### Texto

Porém, entendendo que o desejo de realidade é um ‘desejo de acontecimento’, em um primeiro momento, a realidade não é objeto (LARROSA, 2008), e por isso, o sujeito da experiência, que está ex-posto, aberto, “[...] não constrói objetos, mas se deixa afetar por acontecimentos” (LARROSA, 2008, p. 187). Assim, nos perguntamos: como esse desejo de realidade pode sair do campo de um grupo pequeno de surdos para ganhar outros tantos surdos e não surdos pelo Brasil afora? Este pequeno grupo está se deixando afetar pelo acontecimento ou produzindo algum objeto para que outros que estão na ponta do ensino básico dem conta dessa realidade? Os surdos que estão na universidade irão trabalhar nestas escolas? De que educação bilíngue falamos todos? Como a compreendemos e a empreendemos desde diferentes esforços? Como se construirá a realidade desejada e, permanentemente, fadada, felizmente, a continuar ser desejo de realidade?

E ainda seguimos com Larrosa (2008) na problematização dessa realidade, pois o real não é representação. Quando nos constituímos como sujeitos de saber e poder nós mesmos fabricamos realidades. Podemos problematizar a discussão da educação bilíngue para surdos a partir de algumas perguntas: a quem ela representa? Que tipos de vidas surdas serão atendidas por essa modalidade? Para Larrosa (2008), o desejo de realidade é um ‘desejo de presença’ e estar presente no presente é prestar muita atenção aos desdobramentos das decisões tomadas por algum grupo específico.

Outro grave problema é produzir estranhamentos em atitudes como dizer: “nós surdos pensamos assim”. Nós quem? E se o outro não pensar assim? Deixou de ser surdo? Estar contra ou a favor não é um bom posicionamento, pois o desejo de realidade sendo também um ‘desejo de alteridade’, anuncia que saber lidar com as perspectivas e formas de olhar podem ser mais potentes.

######
### Registros

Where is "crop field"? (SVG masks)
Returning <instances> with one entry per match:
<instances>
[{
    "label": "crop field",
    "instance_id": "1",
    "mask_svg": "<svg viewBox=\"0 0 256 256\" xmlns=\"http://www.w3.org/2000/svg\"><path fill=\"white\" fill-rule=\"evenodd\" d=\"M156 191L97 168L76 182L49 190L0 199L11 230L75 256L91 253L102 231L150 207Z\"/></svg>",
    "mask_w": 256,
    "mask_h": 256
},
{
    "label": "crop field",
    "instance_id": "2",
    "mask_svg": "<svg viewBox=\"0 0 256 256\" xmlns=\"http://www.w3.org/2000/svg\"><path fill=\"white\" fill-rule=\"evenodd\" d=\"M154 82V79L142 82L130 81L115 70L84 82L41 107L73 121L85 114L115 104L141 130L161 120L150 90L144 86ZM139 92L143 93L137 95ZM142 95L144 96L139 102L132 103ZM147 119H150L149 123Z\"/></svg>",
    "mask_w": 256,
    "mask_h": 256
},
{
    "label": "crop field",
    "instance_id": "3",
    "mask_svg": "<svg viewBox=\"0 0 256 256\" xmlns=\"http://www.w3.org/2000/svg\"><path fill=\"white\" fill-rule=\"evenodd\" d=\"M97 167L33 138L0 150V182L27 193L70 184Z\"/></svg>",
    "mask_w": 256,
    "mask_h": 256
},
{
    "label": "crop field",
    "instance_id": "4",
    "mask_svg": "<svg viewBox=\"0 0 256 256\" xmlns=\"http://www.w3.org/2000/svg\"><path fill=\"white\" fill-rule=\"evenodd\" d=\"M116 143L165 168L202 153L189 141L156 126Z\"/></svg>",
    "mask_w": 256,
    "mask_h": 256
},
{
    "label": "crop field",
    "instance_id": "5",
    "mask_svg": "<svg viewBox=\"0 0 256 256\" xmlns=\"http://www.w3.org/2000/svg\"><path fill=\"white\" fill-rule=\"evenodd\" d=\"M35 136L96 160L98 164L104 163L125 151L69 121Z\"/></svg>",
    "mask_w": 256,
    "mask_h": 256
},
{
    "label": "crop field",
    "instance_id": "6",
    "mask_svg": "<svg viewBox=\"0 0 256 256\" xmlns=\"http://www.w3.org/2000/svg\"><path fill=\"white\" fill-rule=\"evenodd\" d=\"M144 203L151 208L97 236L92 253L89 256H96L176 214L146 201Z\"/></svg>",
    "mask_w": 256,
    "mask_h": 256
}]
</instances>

######

→ **Enunciado A**
Indique se cada afirmação concorda com o texto sobre educação bilíngue para surdos, respondendo sim ou não e citando literalmente as palavras do texto que decidem a questão: (i) o sujeito da experiência constrói objetos; (ii) o real não é representação; (iii) estar contra ou a favor é um bom posicionamento.
→ **Enunciado B**
De acordo com o texto sobre educação bilíngue para surdos, em que consiste estar presente no presente?
→ **Enunciado C**
Dê continuidade ao texto sobre educação bilíngue para surdos, começando logo após a última frase apresentada.
Os registros não são necessários para resolver as atividades.

→ **Resposta A**
(i) Não: "não constrói objetos, mas se deixa afetar por acontecimentos".
(ii) Sim: "o real não é representação".
(iii) Não: "Estar contra ou a favor não é um bom posicionamento".

→ **Resposta B**
Consiste em prestar muita atenção aos desdobramentos das decisões tomadas por algum grupo específico.

→ **Resposta C**
Ainda seguindo com Larrosa (2008) em nossas problematizações, poderíamos dizer também que as intenções construídas sobre a realidade ou mesmo as boas ou melhores intenções “[...] nos separam do real, também o desrealizam e o desperdiçam, posto que o fabricam de acordo com nossos objetivos[...]” (LARROSA, 2008, p. 188). A partir dessa afirmação, nos perguntamos sobre os objetivos e as intenções, mesmo as boas, para aprovar a lei em tempos de recessão terríveis como os que estamos vivendo. Que experiências vividas em nossas escolas nos últimos anos seriam já práticas de educação bilíngue?

Vivemos atualmente tempos difíceis, pois a necropolítica praticada pelo atual governo, de destruição da vida, não é compatível com as lutas pelos direitos linguísticos dos surdos, pois vivemos épocas de massacre das minorias e negação de direitos básicos como a saúde e a vida. Como podemos avaliar as “boas” intenções institucionais de defesa do projeto da educação bilíngue para surdos quando há lutas surdas antigas com este objetivo? Quantas vezes engolimos o que acreditamos para fabricar uma realidade de acordo com o que objetivamos? Quanto vai custar esta realidade fabricada de que foi apenas agora e neste tempo presente que as lutas surdas lograram êxito? A possibilidade de realidade de uma educação bilíngue no atual contexto é consolidação de um direito dos surdos? Por que neste atual momento tal parcela da população é contemplada? Seria tal educação bilíngue também sinal de um possível aprisionamento a que jamais o desejo de realidade se coadunaria?

Para Larrosa (2008), devemos substituir o sujeito da intenção pelo sujeito da atenção. “Quanto mais intenção, menos atenção e vice-versa. [...] O sujeito da experiência não é um sujeito intencional, [...] nem jurídico, mas um sujeito atento” (LARROSA, 2008, p. 189).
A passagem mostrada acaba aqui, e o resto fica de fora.